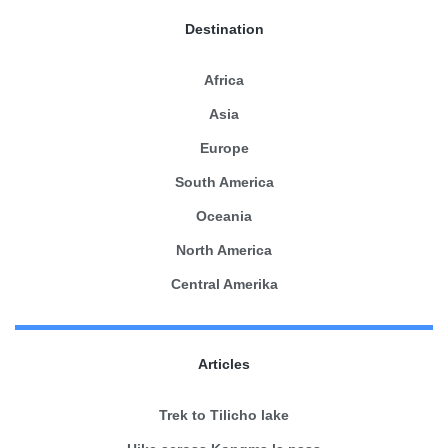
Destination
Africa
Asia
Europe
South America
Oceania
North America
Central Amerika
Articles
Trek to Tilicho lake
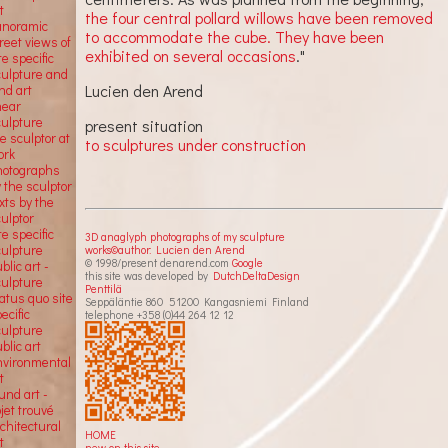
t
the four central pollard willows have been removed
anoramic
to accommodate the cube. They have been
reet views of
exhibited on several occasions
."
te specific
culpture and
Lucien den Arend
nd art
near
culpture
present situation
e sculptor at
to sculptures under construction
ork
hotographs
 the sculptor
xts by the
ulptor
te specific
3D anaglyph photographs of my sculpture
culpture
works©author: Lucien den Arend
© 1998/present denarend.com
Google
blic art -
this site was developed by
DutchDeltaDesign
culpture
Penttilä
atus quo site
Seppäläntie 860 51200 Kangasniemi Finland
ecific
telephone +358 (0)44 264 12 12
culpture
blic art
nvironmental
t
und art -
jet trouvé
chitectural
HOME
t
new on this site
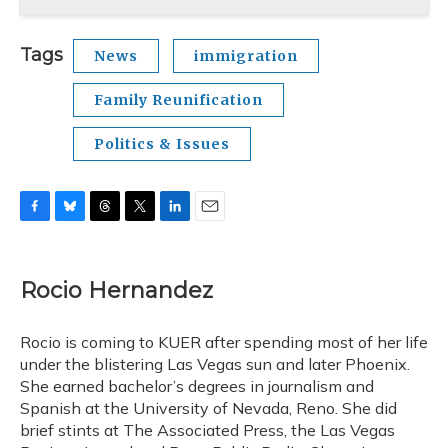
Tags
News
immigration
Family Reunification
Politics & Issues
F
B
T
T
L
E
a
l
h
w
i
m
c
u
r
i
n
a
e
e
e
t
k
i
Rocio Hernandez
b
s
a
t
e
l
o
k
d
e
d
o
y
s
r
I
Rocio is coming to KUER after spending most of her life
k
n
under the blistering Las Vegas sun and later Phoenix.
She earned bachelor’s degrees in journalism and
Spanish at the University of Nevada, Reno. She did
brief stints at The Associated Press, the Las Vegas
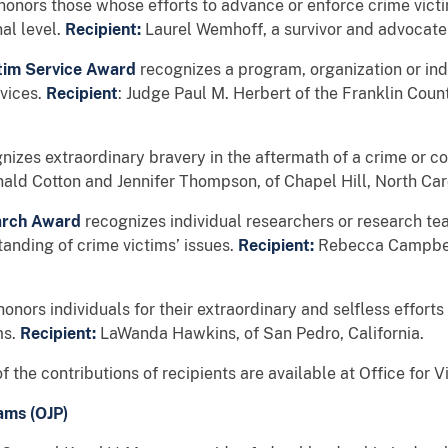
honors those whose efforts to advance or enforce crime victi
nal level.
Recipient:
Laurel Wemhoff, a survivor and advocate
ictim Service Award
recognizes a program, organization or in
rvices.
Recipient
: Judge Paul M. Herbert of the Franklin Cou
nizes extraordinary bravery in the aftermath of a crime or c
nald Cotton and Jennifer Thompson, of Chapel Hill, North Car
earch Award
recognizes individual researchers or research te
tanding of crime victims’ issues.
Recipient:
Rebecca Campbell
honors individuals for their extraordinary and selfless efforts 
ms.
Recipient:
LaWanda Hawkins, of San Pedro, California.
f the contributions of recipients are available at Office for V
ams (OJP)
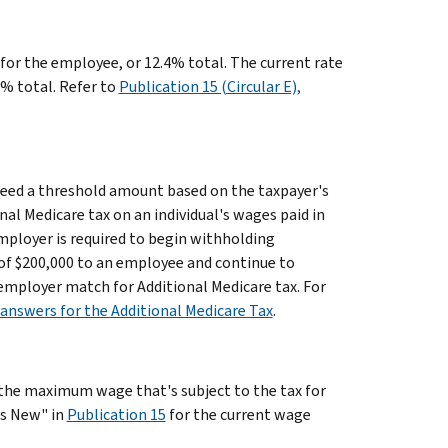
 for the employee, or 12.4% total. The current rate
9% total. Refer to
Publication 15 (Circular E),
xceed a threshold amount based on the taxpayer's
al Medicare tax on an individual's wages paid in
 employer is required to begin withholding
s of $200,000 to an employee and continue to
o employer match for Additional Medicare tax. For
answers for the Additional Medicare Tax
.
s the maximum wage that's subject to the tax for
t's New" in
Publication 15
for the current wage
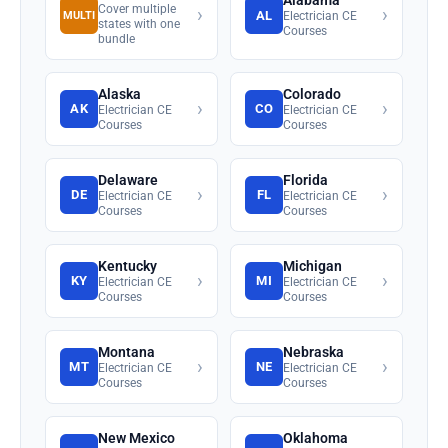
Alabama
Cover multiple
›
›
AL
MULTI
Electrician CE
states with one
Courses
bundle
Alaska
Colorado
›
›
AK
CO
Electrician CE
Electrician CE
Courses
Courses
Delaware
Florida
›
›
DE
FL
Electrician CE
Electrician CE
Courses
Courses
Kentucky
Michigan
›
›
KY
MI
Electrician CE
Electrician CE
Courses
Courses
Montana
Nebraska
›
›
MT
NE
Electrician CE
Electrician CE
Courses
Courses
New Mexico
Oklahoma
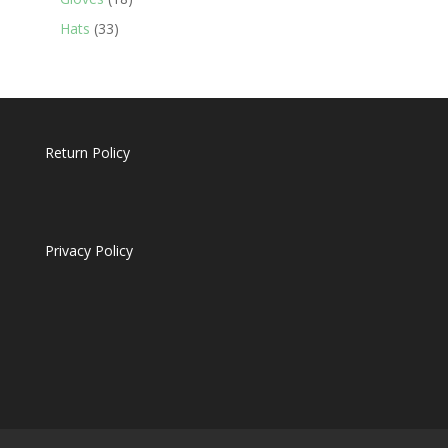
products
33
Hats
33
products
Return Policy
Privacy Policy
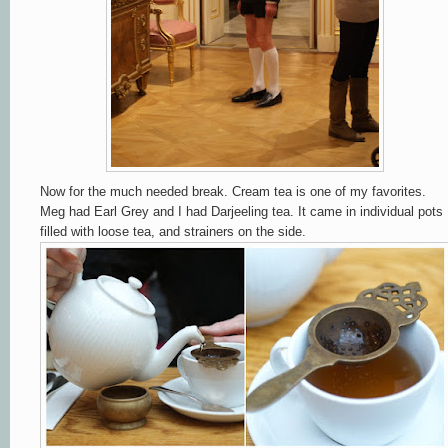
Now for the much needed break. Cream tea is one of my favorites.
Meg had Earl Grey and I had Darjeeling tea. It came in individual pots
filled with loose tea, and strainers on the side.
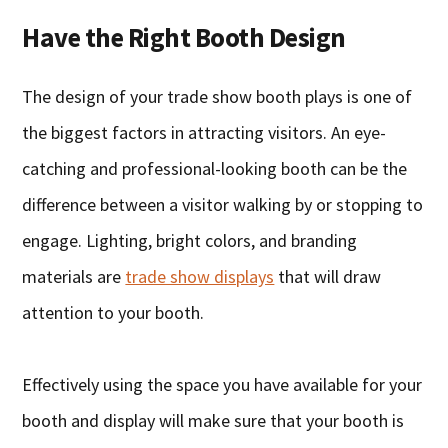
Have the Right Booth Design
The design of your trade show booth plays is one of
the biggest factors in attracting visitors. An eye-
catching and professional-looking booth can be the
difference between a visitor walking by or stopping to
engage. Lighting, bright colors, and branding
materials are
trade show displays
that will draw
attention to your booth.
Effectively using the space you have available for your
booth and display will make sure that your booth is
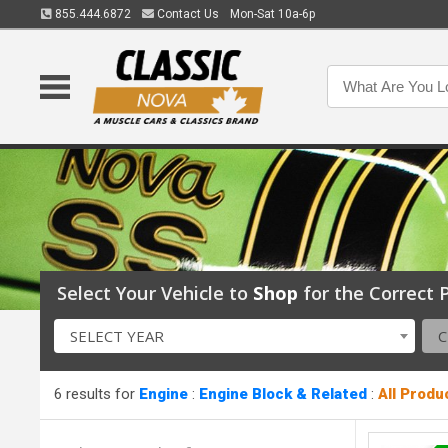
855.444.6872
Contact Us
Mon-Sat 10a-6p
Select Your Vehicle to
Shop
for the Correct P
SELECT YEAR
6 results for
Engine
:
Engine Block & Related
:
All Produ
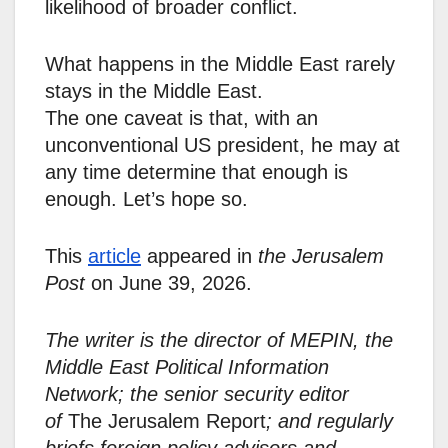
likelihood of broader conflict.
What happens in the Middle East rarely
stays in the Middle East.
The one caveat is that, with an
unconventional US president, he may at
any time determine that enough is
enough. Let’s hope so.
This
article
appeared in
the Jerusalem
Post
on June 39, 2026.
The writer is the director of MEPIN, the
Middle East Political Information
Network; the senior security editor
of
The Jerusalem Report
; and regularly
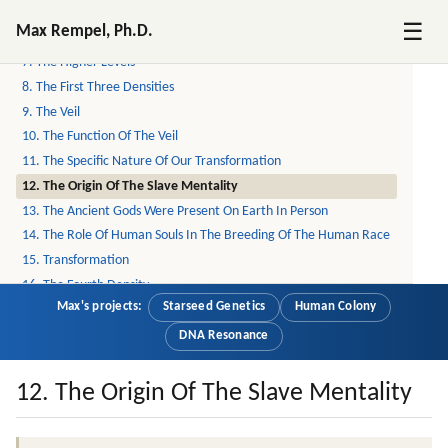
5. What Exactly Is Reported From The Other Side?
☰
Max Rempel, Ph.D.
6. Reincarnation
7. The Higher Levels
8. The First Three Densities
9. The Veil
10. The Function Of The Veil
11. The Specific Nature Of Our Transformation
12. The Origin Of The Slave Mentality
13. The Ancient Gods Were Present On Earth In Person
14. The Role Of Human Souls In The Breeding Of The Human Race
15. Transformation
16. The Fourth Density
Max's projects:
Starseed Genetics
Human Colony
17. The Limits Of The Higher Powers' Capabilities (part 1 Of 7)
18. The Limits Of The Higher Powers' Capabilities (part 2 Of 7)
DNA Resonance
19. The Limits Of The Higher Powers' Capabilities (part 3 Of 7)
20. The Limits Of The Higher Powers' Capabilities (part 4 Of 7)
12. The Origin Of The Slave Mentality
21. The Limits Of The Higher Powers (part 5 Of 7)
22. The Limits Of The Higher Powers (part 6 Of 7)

☆ ☆ ☆ ☆ ☆

> _Soal_:
Tulis ulang setiap baris teks dari seluruh daftar di atas tanpa mengubah apa pun. Gambar tidak perlu dimasukkan ke dalam jawaban.

> _Jawaban Tugas_:
Destination
Africa
Asia
Europe
South America
Oceania
North America
Central Amerika
Articles
Trek to Tilicho lake
t
the four central pollard willows have been removed
anoramic
to accommodate the cube. They have been
reet views of
exhibited on several occasions
."
te specific
culpture and
Lucien den Arend
nd art
near
culpture
present situation
e sculptor at
to sculptures under construction
ork
hotographs
 the sculptor
xts by the
ulptor
te specific
3D anaglyph photographs of my sculpture
culpture
works©author: Lucien den Arend
© 1998/present denarend.com
Google
blic art -
this site was developed by
DutchDeltaDesign
culpture
Penttilä
atus quo site
Seppäläntie 860 51200 Kangasniemi Finland
ecific
telephone +358 (0)44 264 12 12
culpture
blic art
nvironmental
t
und art -
jet trouvé
chitectural
HOME
t
new on this site
Tags
News
immigration
Family Reunification
Politics & Issues
F
B
T
T
L
E
a
l
h
w
i
m
c
u
r
i
n
a
e
e
e
t
k
i
Rocio Hernandez
b
s
a
t
e
l
o
k
d
e
d
o
y
s
r
I
Rocio is coming to KUER after spending most of her life
k
n
under the blistering Las Vegas sun and later Phoenix.
She earned bachelor’s degrees in journalism and
Spanish at the University of Nevada, Reno. She did
brief stints at The Associated Press, the Las Vegas
honors those whose efforts to advance or enforce crime victi
nal level.
Recipient:
Laurel Wemhoff, a survivor and advocate
ictim Service Award
recognizes a program, organization or in
rvices.
Recipient
: Judge Paul M. Herbert of the Franklin Cou
nizes extraordinary bravery in the aftermath of a crime or c
nald Cotton and Jennifer Thompson, of Chapel Hill, North Car
earch Award
recognizes individual researchers or research te
tanding of crime victims’ issues.
Recipient:
Rebecca Campbell
honors individuals for their extraordinary and selfless efforts 
ms.
Recipient:
LaWanda Hawkins, of San Pedro, California.
f the contributions of recipients are available at Office for V
ams (OJP)
 for the employee, or 12.4% total. The current rate
9% total. Refer to
Publication 15 (Circular E),
xceed a threshold amount based on the taxpayer's
al Medicare tax on an individual's wages paid in
 employer is required to begin withholding
s of $200,000 to an employee and continue to
o employer match for Additional Medicare tax. For
answers for the Additional Medicare Tax
.
s the maximum wage that's subject to the tax for
t's New" in
Publication 15
for the current wage
Alabama
Cover multiple
›
›
AL
MULTI
Electrician CE
states with one
Courses
bundle
Alaska
Colorado
›
›
AK
CO
Electrician CE
Electrician CE
Courses
Courses
Delaware
Florida
›
›
DE
FL
Electrician CE
Electrician CE
Courses
Courses
Kentucky
Michigan
›
›
KY
MI
Electrician CE
Electrician CE
Courses
Courses
Montana
Nebraska
›
›
MT
NE
Electrician CE
Electrician CE
Courses
Courses
New Mexico
Oklahoma
products
33
Hats
33
products
Return Policy
Privacy Policy
Now for the much needed break. Cream tea is one of my favorites.
Meg had Earl Grey and I had Darjeeling tea. It came in individual pots
filled with loose tea, and strainers on the side.
Have the Right Booth Design
The design of your trade show booth plays is one of
the biggest factors in attracting visitors. An eye-
catching and professional-looking booth can be the
difference between a visitor walking by or stopping to
engage. Lighting, bright colors, and branding
materials are
trade show displays
that will draw
attention to your booth.
Effectively using the space you have available for your
booth and display will make sure that your booth is
855.444.6872
Contact Us
Mon-Sat 10a-6p
Select Your Vehicle to
Shop
for the Correct P
SELECT YEAR
6 results for
Engine
:
Engine Block & Related
:
All Produ
likelihood of broader conflict.
What happens in the Middle East rarely
stays in the Middle East.
The one caveat is that, with an
unconventional US president, he may at
any time determine that enough is
enough. Let’s hope so.
This
article
appeared in
the Jerusalem
Post
on June 39, 2026.
The writer is the director of MEPIN, the
Middle East Political Information
Network; the senior security editor
of
The Jerusalem Report
; and regularly
5. What Exactly Is Reported From The Other Side?
☰
Max Rempel, Ph.D.
6. Reincarnation
7. The Higher Levels
8. The First Three Densities
9. The Veil
10. The Function Of The Veil
11. The Specific Nature Of Our Transformation
12. The Origin Of The Slave Mentality
13. The Ancient Gods Were Present On Earth In Person
14. The Role Of Human Souls In The Breeding Of The Human Race
15. Transformation
16. The Fourth Density
Max's projects:
Starseed Genetics
Human Colony
17. The Limits Of The Higher Powers' Capabilities (part 1 Of 7)
18. The Limits Of The Higher Powers' Capabilities (part 2 Of 7)
DNA Resonance
19. The Limits Of The Higher Powers' Capabilities (part 3 Of 7)
20. The Limits Of The Higher Powers' Capabilities (part 4 Of 7)
12. The Origin Of The Slave Mentality
21. The Limits Of The Higher Powers (part 5 Of 7)
22. The Limits Of The Higher Powers (part 6 Of 7)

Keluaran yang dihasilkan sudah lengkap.